Banksy built a statue.
While most of us are shrinking our art to fit an instagram tile
Last week Banksy planted a statue of a businessman on a plinth in Pall Mall. Blindfolded by the flag he’s holding. By tomorrow it may be gone.
Everyone is debating the target. The audacity. The politics. The security. Who he’s skewering and why.
As an artist who loves to work with artists my mind went somewhere else entirely.
Imagine being so confident in your message that you build the thing, erect it in one of the most visible places in the country, and completely trust that it matters enough for people to stop and look.
So many of us are doing the opposite. Making the work smaller. Fitting it into the Instagram tile. Shrinking the vision to match the budget, the time, the energy left over after everyone else has been fed. Waiting until we’re more ready, more established, more certain it won’t be ignored or misunderstood.
Banksy built a statue.
Today I met someone. I won’t say more than that. But in the conversation, a familiar story surfaced - the one where the creative life gets quietly set aside because someone, somewhere, said it wasn’t viable. So the dry thing got done instead. Competently. Invisibly. For years.

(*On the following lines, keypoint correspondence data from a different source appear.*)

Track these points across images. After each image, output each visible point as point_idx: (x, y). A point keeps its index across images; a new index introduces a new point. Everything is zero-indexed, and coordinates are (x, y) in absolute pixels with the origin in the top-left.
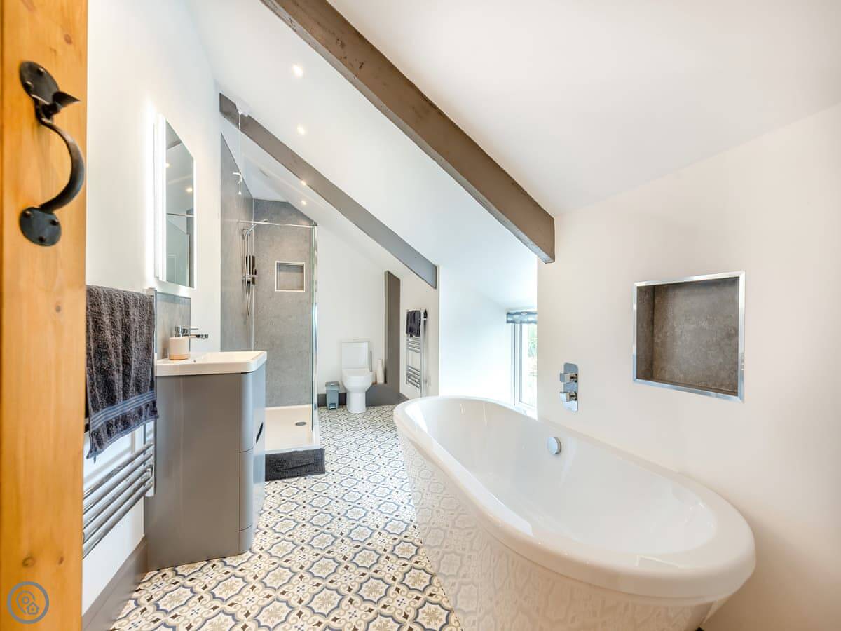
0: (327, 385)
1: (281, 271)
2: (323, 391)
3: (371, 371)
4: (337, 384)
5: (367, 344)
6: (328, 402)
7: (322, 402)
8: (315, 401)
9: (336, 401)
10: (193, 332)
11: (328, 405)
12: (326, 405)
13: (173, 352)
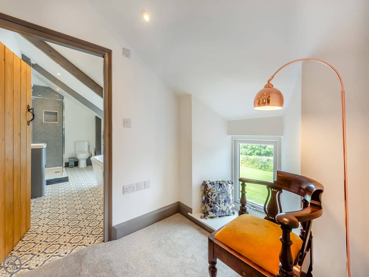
0: (69, 158)
1: (46, 114)
2: (67, 161)
3: (89, 152)
4: (74, 158)
5: (87, 142)
6: (70, 165)
7: (67, 165)
8: (64, 165)
9: (73, 164)
11: (70, 166)
12: (69, 166)
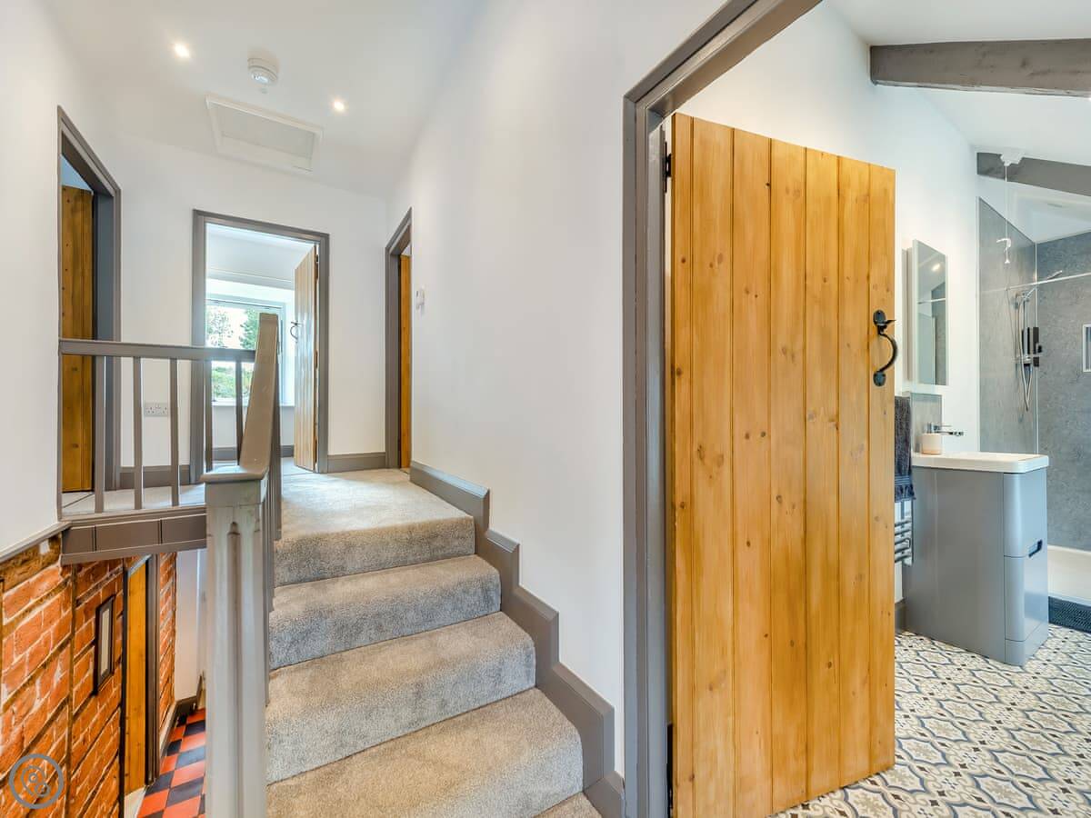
10: (944, 429)
13: (925, 447)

And then one day, the door opened. And she walked through it.
These two things:
the statue going up in Pall Mall
that quietly told story
They. are the same story. The audacious version and the quiet version. Both saying: the work is worth making. Even if someone removes it tomorrow. Even if it took until now.
The second thing that struck me about Banksy, he’s anonymous (or well is he anymore?). So it becomes entirely about the work. Not about whether he’s young or old, cool or passé, what he looks like, where he’s from. The work stands alone and asks to be met on its own terms.
I am doing the opposite. I am putting myself completely in the frame. The nausea that rises with me in the morning. The squeaky daybed. The five suitcases. The camera that never went in a box. My name on the cover.
But I think we’re making the same argument from opposite ends.
He removes himself so the message can be seen clearly.
I put myself in so the message can be felt completely.
Both are acts of confidence. Both say: this matters. Look.
I am fifty years old in two months. I have been making my work smaller to fit into the life for long enough. I am building the thing. I am putting it where people will see it.
An Illustrated Life is coming. Prepare the plinth.